Close In/OutputStream in Java


As u can see, i did close the the fo and oo, so after that do i need to close the OutputStream ? :

public void writedata(List<sinhvien> svlist) {
    FileOutputStream fo = null;
    ObjectOutputStream oo = null;
    try {
        fo = new FileOutputStream(datasv);
        oo = new ObjectOutputStream (fo);
        oo.writeObject(svlist);
    }
    catch (IOException e) {}
    
    finally {
            try {
                fo.close();
                oo.close();
            }
            catch (IOException e ) {}
    }
}

Somethings like : ... OutputStream os if (os != null ) try { os.close() } ... Is this necessary ?


Solution

  • You're doing it in the wrong order.

    streams are allowed to buffer. By closing the underlying stream (fo) first, if oo buffered, your code fails. You are also eating any exceptions which is obviously an extremely bad idea: If your code fails (for example, that oo close throws an exception, reporting that it failed to write out the last few bytes because fo is already closed, you'd never know, and now you have a corrupt file and no idea that it is corrupted.

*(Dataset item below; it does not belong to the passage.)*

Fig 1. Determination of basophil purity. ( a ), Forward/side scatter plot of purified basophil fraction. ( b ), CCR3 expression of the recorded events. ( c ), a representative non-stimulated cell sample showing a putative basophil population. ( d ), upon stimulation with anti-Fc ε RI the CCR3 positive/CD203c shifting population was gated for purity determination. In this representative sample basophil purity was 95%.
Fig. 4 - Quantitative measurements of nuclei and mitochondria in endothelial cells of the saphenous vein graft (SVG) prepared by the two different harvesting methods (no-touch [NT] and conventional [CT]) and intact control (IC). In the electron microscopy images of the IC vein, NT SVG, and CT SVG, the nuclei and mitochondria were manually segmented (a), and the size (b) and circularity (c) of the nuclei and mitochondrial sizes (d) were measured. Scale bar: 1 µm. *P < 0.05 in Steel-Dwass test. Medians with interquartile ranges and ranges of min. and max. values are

    You could just close oo and be done with it, but the problem is, what if oo = new ObjectOutputStream(fo) fails? You'd still need to close fo then.

    The lessons:

    1. You have to close each resource that you open, in stack order (the last thing you made needs to be closed first).
    2. Do not, ever, write an empty catch block unless you really, really, really know what you are doing.

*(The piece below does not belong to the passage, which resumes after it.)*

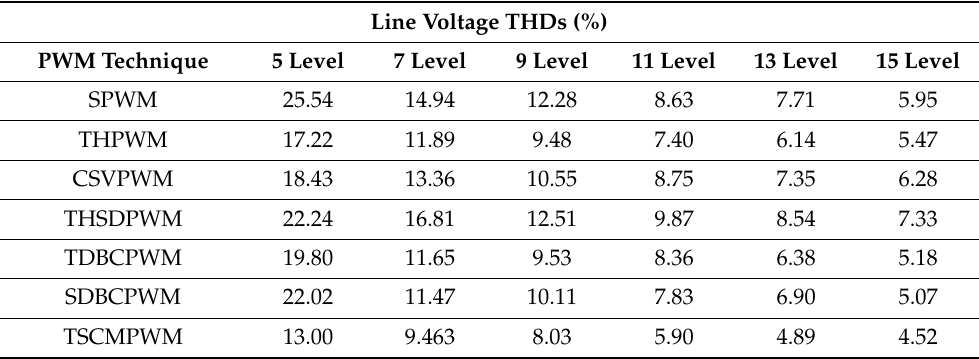
Table 5. Line voltage THDs of different PWM techniques for inverter level variation.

    The best way to apply these lessons:

    1. Use try-with-resources
    2. Freely litter throws IOException and the like on your signatures. your main should be declared as throws Exception. Where not feasible or possible, the right 'I do not know what happened' catch block is: `catch (Thingie e) { throw new RuntimeException("uncaught", e);

    Thus:

    public void writedata(List<sinhvien> svlist) throws IOException {
        try (var fo = new FileOutputStream(datasv);
             var oo = new ObjectOutputStream(fo)) {
    
            oo.writeObject(svlist);
        }
    }
    

    is orders of magnitude better:

    1. It doesn't suffer from caching issues
    2. It is much easier to read and follow
    3. a method called 'writeData' can obviously exit in the alternate way of: Hmm, whoops, issues with the I/O system that I'm saving it to. methods should throw what seems obvious, and IOException is obvious here.
    4. does not silently do nothing when saving the data fails.